A Northland councillor has admitted that the regions roads are difficult to drive safely, so much so that he called for overseas drivers to undergo stringent testing before being allowed to use them and for visitors to be warned of the dangers:
" He suggested a one-day induction course be mandatory before overseas drivers got behind the wheel in New Zealand. Northland's roads were particularly challenging and visitors should be warned of the dangers. "They (the roads) are windy and much narrower than other places. Plus there are plenty of gravel roads they might come across and have absolutely no experience with....It should be noted that Eva was driving on a tarmacadamed stretch of road, to suggest that her death may be attributed in some way to her being a "french tourist" and therefore inexperienced is unbelievable.
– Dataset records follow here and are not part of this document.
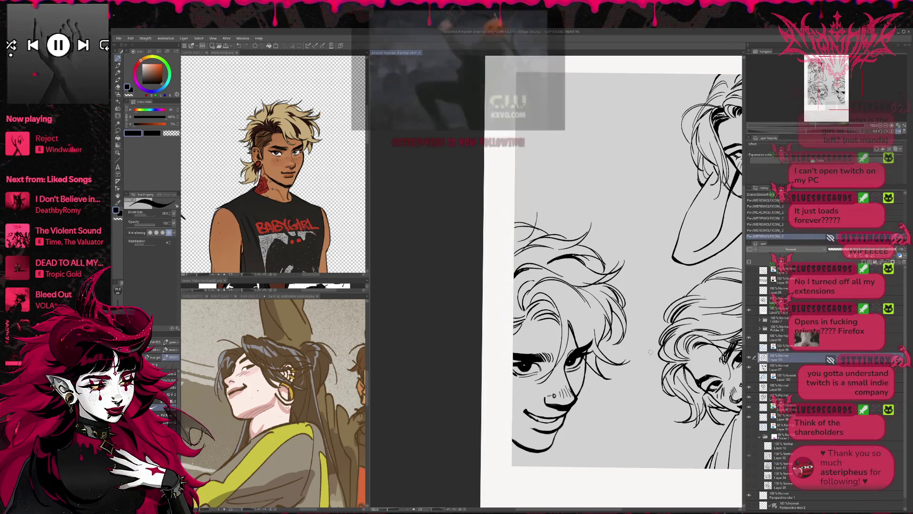
- Erase small bits of hair linework, add short strokes, then return the view to normal orientation
{"action": "key", "text": "e"}
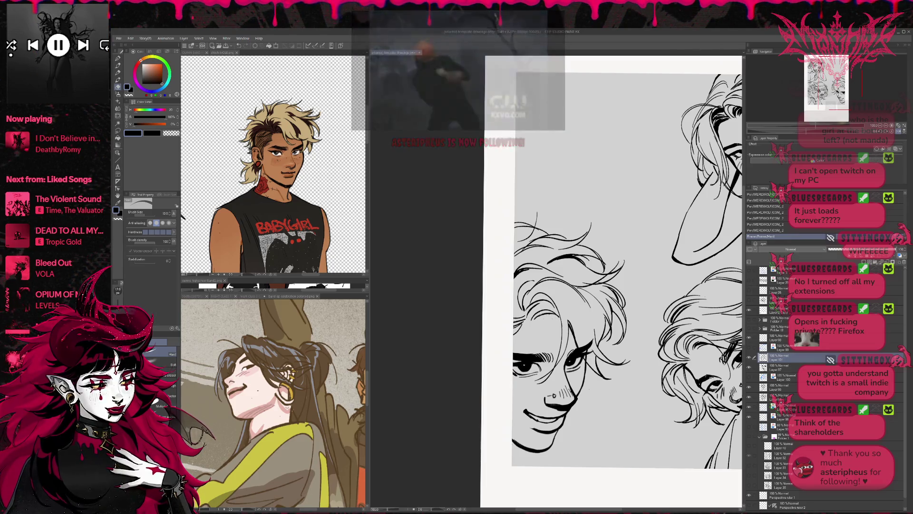
{"action": "mouse_move", "coordinate": [547, 318]}
{"action": "left_mouse_down"}
{"action": "mouse_move", "coordinate": [532, 321]}
{"action": "mouse_move", "coordinate": [554, 315]}
{"action": "left_mouse_up"}
{"action": "key", "text": "p"}
{"action": "mouse_move", "coordinate": [539, 312]}
{"action": "left_mouse_down"}
{"action": "mouse_move", "coordinate": [561, 320]}
{"action": "mouse_move", "coordinate": [555, 315]}
{"action": "left_mouse_up"}
{"action": "key", "text": "e"}
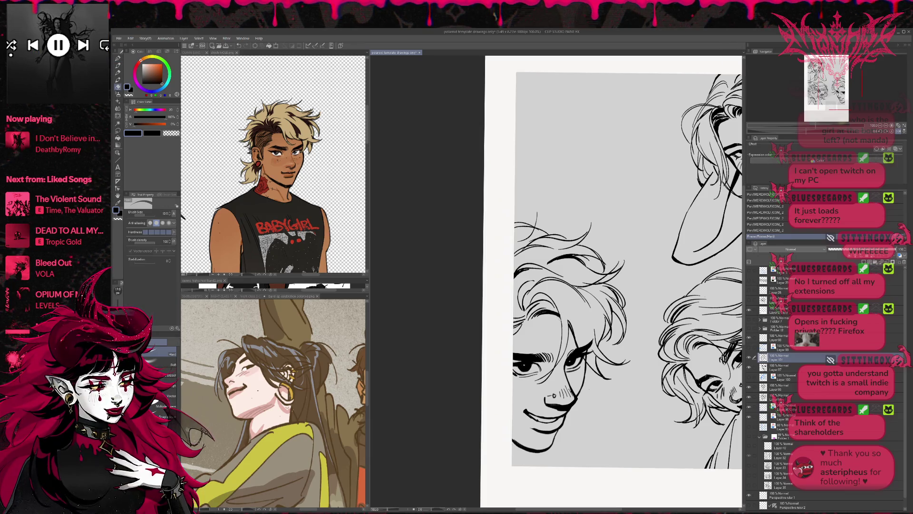
{"action": "key", "text": "r"}
{"action": "mouse_move", "coordinate": [594, 238]}
{"action": "left_mouse_down"}
{"action": "mouse_move", "coordinate": [625, 290]}
{"action": "mouse_move", "coordinate": [655, 297]}
{"action": "mouse_move", "coordinate": [618, 343]}
{"action": "left_mouse_up"}
{"action": "left_click", "coordinate": [893, 131]}
- Ink small marks along the jaw edge and hatch blush strokes below the right face's eye
{"action": "left_click", "coordinate": [591, 388]}
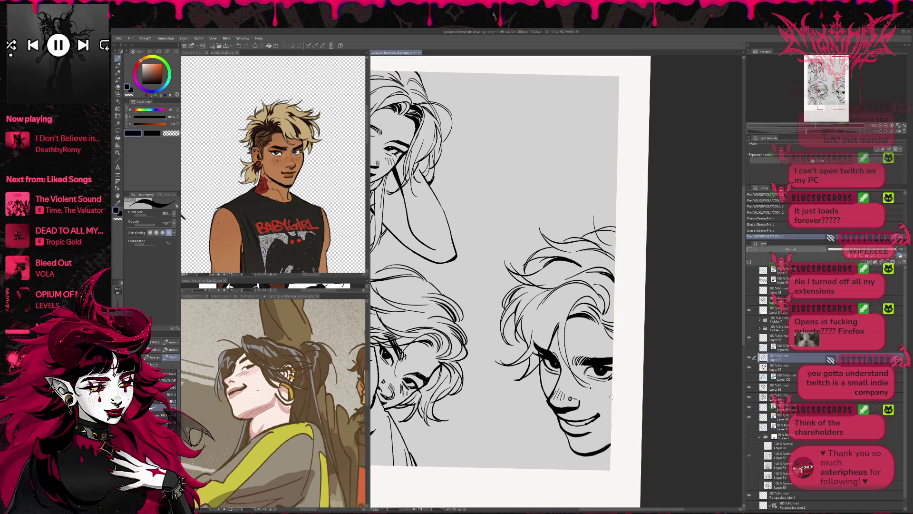
{"action": "left_click_drag", "start_coordinate": [614, 403], "coordinate": [615, 391]}
{"action": "left_click", "coordinate": [546, 384]}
Eva had been living in NZ for some time before she met her death, she wasn't a 'tourist'.
...This year in Northland three foreigners have died in two separate crashes.
Swedish tourists Emelie Jenny Green and Theresia Andrea Johansson, both aged 20, died in a car crash on February 28 this year on the Brynderwyn Hills (ed. a notorious blackspot). The pair were heading south on State Highway 1 when they were going through a right-hand corner which had a 65km/h advisory speed sign in place. Their Nissan Sunny car spun a couple of times before crossing the centre-line into the path of a north-bound Holden Commodore.
In October a French tourist (ed. you mean Eva Kosanic?) was discovered by a passing motorist in a car partially submerged in a river near Broadwood, 48km south-east of Kaitaia"
At the time of the Swedish visitors deaths Whangarei Sergeant Chris Goodall said the road had a "decided history of loss of control accident whenever it rains." and that although the road was three lanes wide there was a tendency for people to "fall off" and to lose concentration.
We suggest that rather than trying to blame the victims Northland should get on and improve its road network for everyone's benefit. The AA has already said what needs to be done, why the delay?